[Your instructions] Reproduce every entry exactly as shown.
= = =
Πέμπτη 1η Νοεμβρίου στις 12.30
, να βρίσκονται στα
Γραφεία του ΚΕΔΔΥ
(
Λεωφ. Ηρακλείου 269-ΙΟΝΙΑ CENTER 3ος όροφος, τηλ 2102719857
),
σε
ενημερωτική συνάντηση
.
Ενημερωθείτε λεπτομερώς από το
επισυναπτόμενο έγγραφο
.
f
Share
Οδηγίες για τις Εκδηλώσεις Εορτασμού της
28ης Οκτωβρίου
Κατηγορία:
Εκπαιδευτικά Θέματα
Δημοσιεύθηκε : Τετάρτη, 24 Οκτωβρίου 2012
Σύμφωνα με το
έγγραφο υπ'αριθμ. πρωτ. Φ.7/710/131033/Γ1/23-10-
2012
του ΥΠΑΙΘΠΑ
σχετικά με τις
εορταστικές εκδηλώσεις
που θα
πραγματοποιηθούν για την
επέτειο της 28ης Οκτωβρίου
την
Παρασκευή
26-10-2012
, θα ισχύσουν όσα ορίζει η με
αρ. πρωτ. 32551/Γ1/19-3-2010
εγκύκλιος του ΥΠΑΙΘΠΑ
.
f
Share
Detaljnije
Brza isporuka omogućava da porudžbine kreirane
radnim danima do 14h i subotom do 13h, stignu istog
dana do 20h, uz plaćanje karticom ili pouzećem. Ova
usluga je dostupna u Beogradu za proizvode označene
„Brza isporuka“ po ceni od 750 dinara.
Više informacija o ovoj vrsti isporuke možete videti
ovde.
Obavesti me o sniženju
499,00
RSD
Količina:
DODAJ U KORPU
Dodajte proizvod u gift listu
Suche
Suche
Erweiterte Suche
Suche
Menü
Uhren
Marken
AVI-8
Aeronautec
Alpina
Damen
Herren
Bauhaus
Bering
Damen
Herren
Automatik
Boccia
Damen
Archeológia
= = =
[Response]
Πέμπτη 1η Νοεμβρίου στις 12.30
, να βρίσκονται στα
Γραφεία του ΚΕΔΔΥ
(
Λεωφ. Ηρακλείου 269-ΙΟΝΙΑ CENTER 3ος όροφος, τηλ 2102719857
),
σε
ενημερωτική συνάντηση
.
Ενημερωθείτε λεπτομερώς από το
επισυναπτόμενο έγγραφο
.
f
Share
Οδηγίες για τις Εκδηλώσεις Εορτασμού της
28ης Οκτωβρίου
Κατηγορία:
Εκπαιδευτικά Θέματα
Δημοσιεύθηκε : Τετάρτη, 24 Οκτωβρίου 2012
Σύμφωνα με το
έγγραφο υπ'αριθμ. πρωτ. Φ.7/710/131033/Γ1/23-10-
2012
του ΥΠΑΙΘΠΑ
σχετικά με τις
εορταστικές εκδηλώσεις
που θα
πραγματοποιηθούν για την
επέτειο της 28ης Οκτωβρίου
την
Παρασκευή
26-10-2012
, θα ισχύσουν όσα ορίζει η με
αρ. πρωτ. 32551/Γ1/19-3-2010
εγκύκλιος του ΥΠΑΙΘΠΑ
.
f
Share
Detaljnije
Brza isporuka omogućava da porudžbine kreirane
radnim danima do 14h i subotom do 13h, stignu istog
dana do 20h, uz plaćanje karticom ili pouzećem. Ova
usluga je dostupna u Beogradu za proizvode označene
„Brza isporuka“ po ceni od 750 dinara.
Više informacija o ovoj vrsti isporuke možete videti
ovde.
Obavesti me o sniženju
499,00
RSD
Količina:
DODAJ U KORPU
Dodajte proizvod u gift listu
Suche
Suche
Erweiterte Suche
Suche
Menü
Uhren
Marken
AVI-8
Aeronautec
Alpina
Damen
Herren
Bauhaus
Bering
Damen
Herren
Automatik
Boccia
Damen
Archeológia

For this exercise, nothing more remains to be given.